In 1991, Rickards decided to make wine with the Cabernet grapes he’d been growing. The outcome? “It was marvelous,” he says gleefully. “I grow whatever I want to grow,” he says, and uses three steps to decide on his varietals: “First, see what everyone else around is planting, second make a $100,000-an-acre gamble, and last, plant a test block with 40 to 70 vines. Six or seven years later, see if you like it.” Rickards keeps the same philosophies in mind at the winery today, with most wine priced anywhere between $24 to $58 retail. “First, I wanted to make wines we could share with our friends, and second, not price the wine to where our friends couldn’t afford to buy them,” he says.

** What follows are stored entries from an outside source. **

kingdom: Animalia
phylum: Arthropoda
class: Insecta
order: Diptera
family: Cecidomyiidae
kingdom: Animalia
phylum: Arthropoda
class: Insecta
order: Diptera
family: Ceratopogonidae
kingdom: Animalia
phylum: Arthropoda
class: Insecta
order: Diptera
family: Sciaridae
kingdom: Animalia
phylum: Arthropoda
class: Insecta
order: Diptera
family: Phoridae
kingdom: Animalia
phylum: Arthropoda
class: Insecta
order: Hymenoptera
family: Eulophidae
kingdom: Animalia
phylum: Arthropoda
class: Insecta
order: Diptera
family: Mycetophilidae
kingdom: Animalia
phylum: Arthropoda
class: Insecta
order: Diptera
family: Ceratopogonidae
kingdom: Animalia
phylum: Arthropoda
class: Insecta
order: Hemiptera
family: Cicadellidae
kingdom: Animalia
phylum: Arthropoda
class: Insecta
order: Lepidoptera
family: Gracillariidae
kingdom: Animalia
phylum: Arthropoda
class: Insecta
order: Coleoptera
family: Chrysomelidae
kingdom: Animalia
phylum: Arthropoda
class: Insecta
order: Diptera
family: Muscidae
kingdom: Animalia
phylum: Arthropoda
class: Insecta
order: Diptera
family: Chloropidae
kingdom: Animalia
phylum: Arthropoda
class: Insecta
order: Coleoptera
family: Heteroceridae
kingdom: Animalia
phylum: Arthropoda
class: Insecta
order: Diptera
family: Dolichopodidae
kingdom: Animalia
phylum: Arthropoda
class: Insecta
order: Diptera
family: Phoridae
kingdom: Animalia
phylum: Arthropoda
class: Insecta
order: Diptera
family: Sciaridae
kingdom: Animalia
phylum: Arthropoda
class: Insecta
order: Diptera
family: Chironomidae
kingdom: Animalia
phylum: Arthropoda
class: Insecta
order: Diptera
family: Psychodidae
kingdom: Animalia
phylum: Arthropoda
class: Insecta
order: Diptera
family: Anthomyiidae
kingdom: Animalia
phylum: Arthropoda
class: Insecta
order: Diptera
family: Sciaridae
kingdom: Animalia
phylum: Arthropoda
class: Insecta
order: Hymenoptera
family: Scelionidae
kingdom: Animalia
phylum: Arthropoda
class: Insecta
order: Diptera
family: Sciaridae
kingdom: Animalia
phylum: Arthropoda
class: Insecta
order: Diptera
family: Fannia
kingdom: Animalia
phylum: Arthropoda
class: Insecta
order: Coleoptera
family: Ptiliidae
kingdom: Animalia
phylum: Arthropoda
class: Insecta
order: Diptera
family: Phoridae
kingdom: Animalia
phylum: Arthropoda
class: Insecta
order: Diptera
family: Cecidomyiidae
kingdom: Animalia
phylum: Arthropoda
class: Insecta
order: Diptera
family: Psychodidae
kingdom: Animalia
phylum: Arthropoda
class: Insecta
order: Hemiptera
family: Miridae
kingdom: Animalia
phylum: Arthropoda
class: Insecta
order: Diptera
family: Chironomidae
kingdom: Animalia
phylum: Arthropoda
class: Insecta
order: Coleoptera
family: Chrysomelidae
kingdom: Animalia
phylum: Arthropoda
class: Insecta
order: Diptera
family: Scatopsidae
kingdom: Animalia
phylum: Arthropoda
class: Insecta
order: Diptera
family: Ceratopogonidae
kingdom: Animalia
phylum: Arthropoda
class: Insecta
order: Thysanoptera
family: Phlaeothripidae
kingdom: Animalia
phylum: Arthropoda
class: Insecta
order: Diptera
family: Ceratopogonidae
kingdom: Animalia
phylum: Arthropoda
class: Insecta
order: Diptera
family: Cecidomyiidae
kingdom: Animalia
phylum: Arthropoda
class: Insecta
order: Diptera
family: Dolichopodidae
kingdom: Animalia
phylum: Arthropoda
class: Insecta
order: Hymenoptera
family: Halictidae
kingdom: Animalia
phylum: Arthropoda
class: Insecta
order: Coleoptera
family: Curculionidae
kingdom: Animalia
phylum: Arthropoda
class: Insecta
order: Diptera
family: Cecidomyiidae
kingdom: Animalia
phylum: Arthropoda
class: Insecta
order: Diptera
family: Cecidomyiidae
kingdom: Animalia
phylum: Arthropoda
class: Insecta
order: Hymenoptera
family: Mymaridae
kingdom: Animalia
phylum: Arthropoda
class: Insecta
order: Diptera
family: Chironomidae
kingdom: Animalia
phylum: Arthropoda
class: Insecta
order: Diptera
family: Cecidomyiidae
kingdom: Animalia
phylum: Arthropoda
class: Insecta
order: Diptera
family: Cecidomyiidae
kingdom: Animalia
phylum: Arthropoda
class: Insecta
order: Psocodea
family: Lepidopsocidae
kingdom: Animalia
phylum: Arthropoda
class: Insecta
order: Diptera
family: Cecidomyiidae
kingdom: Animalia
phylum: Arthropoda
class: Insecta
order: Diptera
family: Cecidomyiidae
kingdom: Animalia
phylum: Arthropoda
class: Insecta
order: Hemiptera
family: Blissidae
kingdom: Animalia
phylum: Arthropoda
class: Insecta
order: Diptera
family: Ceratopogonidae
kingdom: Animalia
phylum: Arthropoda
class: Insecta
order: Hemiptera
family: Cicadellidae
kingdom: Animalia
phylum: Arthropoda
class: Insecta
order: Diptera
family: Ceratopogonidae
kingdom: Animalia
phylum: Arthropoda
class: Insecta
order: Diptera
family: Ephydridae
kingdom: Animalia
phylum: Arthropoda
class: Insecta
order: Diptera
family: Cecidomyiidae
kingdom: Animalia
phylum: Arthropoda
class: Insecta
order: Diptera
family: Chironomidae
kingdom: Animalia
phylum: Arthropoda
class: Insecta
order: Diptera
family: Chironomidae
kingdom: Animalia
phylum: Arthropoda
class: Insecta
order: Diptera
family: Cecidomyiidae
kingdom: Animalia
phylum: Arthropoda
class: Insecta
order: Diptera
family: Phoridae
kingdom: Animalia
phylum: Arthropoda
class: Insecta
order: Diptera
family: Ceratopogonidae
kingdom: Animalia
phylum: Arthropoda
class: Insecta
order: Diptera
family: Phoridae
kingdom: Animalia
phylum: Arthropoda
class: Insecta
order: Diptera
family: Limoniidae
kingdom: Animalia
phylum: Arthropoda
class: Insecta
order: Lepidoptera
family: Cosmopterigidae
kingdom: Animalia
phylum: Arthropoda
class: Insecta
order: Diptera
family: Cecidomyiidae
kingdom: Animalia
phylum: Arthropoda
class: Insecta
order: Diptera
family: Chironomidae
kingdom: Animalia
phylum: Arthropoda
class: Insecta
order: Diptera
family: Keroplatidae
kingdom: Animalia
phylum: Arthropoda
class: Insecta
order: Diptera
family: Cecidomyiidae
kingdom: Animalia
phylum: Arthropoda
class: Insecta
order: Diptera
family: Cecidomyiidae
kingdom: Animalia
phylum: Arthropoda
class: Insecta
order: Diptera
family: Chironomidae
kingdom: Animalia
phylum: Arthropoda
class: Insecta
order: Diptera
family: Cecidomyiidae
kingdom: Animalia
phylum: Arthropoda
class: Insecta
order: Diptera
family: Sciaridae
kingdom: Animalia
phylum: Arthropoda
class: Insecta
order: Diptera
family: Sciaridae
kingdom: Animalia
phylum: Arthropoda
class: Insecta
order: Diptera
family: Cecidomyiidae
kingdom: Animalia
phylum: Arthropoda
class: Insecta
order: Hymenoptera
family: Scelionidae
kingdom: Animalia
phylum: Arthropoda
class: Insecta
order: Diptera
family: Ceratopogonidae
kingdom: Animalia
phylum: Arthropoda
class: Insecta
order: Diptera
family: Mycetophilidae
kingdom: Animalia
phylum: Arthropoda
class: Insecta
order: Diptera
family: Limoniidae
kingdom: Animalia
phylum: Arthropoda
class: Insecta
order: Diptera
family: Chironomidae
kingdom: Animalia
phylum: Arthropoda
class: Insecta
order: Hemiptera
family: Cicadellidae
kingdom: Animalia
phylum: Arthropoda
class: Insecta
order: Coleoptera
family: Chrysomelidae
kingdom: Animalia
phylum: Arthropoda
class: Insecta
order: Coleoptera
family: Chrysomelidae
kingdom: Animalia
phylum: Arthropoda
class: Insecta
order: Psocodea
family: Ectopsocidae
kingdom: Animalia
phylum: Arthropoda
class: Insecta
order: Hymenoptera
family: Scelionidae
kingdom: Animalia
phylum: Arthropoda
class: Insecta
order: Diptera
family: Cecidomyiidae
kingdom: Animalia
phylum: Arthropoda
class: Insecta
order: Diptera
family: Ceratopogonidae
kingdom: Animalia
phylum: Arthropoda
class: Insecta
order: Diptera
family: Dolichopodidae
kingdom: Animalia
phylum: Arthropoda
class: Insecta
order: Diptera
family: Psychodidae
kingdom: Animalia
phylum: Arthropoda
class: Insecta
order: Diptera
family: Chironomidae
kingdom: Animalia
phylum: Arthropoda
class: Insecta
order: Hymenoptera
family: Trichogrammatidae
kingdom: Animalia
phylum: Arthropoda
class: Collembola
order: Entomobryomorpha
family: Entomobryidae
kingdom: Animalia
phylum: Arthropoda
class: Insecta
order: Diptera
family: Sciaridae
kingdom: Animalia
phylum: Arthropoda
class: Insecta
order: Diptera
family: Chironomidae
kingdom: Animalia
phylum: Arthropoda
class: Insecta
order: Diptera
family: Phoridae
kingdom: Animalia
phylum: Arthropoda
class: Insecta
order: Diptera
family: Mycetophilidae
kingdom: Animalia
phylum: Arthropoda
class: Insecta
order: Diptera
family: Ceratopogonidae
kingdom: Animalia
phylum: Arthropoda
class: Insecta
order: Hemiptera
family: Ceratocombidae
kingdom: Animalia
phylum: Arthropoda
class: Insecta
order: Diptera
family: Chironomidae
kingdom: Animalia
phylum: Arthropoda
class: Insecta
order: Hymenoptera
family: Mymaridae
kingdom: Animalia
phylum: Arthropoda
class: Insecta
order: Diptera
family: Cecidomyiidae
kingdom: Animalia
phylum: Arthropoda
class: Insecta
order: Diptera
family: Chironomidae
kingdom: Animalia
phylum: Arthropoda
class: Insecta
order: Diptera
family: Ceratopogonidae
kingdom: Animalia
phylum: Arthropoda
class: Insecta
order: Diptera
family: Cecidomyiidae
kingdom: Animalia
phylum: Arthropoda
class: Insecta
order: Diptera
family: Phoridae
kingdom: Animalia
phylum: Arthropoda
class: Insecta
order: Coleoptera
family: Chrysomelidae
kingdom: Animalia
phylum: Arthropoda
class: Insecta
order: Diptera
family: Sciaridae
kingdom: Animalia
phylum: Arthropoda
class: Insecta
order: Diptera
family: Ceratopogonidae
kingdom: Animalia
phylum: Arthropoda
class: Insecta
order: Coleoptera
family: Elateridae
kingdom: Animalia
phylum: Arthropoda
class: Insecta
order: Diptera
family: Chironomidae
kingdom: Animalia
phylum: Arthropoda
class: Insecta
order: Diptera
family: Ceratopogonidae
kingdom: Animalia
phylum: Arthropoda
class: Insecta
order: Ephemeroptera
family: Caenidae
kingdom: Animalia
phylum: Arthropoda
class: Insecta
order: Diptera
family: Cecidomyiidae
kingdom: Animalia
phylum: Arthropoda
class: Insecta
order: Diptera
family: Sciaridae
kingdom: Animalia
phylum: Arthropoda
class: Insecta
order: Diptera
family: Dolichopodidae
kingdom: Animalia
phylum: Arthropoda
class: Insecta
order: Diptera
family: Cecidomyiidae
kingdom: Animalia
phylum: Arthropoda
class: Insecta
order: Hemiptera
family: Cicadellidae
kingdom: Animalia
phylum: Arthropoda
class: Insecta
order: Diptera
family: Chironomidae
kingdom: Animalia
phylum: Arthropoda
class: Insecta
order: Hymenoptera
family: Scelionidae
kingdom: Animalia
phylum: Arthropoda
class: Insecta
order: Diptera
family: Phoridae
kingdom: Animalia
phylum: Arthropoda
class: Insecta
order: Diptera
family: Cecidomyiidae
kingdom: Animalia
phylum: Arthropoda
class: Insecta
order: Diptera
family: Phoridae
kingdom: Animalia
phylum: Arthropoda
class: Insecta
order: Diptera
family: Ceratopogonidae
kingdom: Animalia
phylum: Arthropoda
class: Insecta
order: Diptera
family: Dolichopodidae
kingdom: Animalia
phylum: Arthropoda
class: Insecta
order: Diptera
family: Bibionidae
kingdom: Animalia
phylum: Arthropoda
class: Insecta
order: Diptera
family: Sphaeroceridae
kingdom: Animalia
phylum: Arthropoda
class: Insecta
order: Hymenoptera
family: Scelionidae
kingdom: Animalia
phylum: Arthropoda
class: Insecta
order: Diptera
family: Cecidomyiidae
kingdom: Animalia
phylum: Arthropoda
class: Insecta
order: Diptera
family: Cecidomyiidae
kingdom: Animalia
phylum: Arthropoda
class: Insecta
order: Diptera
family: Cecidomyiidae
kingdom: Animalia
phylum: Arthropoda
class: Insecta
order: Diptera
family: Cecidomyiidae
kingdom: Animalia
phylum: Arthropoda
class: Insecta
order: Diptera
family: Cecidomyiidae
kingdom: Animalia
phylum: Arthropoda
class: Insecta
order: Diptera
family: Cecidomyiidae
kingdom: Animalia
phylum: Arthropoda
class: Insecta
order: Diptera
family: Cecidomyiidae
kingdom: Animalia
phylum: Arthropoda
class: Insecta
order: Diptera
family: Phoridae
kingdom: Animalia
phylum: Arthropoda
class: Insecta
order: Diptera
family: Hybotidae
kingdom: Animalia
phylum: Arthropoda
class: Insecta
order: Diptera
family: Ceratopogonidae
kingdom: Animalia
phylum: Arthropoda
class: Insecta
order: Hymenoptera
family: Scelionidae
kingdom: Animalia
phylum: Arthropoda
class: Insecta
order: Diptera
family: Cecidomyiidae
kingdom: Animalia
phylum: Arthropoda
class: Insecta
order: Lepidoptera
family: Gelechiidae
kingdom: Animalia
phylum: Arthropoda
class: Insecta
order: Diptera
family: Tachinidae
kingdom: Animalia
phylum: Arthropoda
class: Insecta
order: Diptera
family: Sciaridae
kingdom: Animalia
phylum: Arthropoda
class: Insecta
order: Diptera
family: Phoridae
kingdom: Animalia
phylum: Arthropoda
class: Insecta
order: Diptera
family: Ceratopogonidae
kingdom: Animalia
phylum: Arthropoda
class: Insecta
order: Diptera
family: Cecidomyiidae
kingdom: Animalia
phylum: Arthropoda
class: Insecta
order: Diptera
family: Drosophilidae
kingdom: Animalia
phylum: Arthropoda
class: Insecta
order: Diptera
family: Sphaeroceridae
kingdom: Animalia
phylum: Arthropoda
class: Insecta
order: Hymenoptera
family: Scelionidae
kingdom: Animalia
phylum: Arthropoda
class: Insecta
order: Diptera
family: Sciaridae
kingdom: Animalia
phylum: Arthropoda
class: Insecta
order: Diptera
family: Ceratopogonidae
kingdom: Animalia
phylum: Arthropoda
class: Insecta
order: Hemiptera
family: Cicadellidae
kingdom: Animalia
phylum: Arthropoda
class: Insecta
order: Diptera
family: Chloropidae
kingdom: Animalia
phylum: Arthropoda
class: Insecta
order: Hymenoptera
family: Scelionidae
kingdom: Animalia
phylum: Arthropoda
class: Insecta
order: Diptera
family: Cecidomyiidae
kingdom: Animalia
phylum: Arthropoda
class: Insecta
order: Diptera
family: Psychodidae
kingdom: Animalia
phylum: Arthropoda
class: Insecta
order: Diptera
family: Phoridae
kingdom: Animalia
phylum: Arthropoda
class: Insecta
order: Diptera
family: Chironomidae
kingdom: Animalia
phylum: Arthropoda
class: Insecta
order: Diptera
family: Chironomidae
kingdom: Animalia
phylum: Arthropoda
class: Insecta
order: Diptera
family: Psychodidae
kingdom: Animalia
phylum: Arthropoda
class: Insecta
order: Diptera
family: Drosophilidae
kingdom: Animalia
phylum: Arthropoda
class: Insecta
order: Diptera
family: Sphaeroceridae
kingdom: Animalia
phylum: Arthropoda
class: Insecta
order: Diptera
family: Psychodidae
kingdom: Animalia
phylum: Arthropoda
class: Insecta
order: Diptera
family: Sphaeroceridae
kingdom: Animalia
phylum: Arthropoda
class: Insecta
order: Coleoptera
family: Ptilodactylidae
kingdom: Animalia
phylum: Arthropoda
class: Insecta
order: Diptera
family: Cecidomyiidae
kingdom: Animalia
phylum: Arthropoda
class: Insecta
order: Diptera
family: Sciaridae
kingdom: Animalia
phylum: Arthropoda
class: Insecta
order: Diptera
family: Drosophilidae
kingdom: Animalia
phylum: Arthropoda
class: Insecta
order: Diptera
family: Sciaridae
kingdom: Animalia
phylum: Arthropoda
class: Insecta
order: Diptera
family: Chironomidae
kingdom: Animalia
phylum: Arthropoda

Today, he still sports his signature mustache, a theme at the winery, and uses his registered cattle brand, JR, on his wine labels. On this November day in the vineyard, an amber-colored sky from the Butte County fires paints a portrait of fall, and the crisp, cool air hints of winters approach.

Rickards, along with winemaker Blaine Brazil, pour a taste of the 2017 Sauvignon Blanc. Winner of Best in Show in the North Coast Wine Challenge, this Sauvignon Blanc has a balance of minerality and complexity. Partial oak but mostly stainless steel fermentation, a rich, mid-range profile along with tropical aromatics, notes of key lime and citrus, make this a standout wine. “My wife drinks this like it’s going out of style,” says Brazil with a laugh.

Next, we taste the 2016 Old Vine Zinfandel, a field blend with vines planted in 1908. “It was during pre-industrial revolution, and production was done with gravity in mind, hillsides were vital in helping with production,” Rickards explains of the vineyards early years. The Zin is both fruit forward, with light and silky tannins, similar to a Cabernet Sauvignon. Another featured Zinfandel, the 2016 La Cosecha, meaning “the harvest,” is a blend of Zins from three different appellations: Alexander Valley, Dry Creek Valley and Moon Mountain in Sonoma Valley. Each appellation’s unique terroir offers distinct flavor components and complexity. Cheese from Valley Ford Cheese Company adds to the tasting experience, an addition to be expected in the tasting room. “We promote local farmers and offer local products as part of the tasting experience,” says Rickards.

Our final taste, the 2016 Reserve Petite Sirah, utilizes native fermentation. “We have aggressive native yeasts here,” says Rickards. “A DNA analysis determined the yeasts are native to our site.” Deep and rich, nicely balanced with well-structured tannins, this wine has all the parts that make for a perfect glass to enjoy with or without food.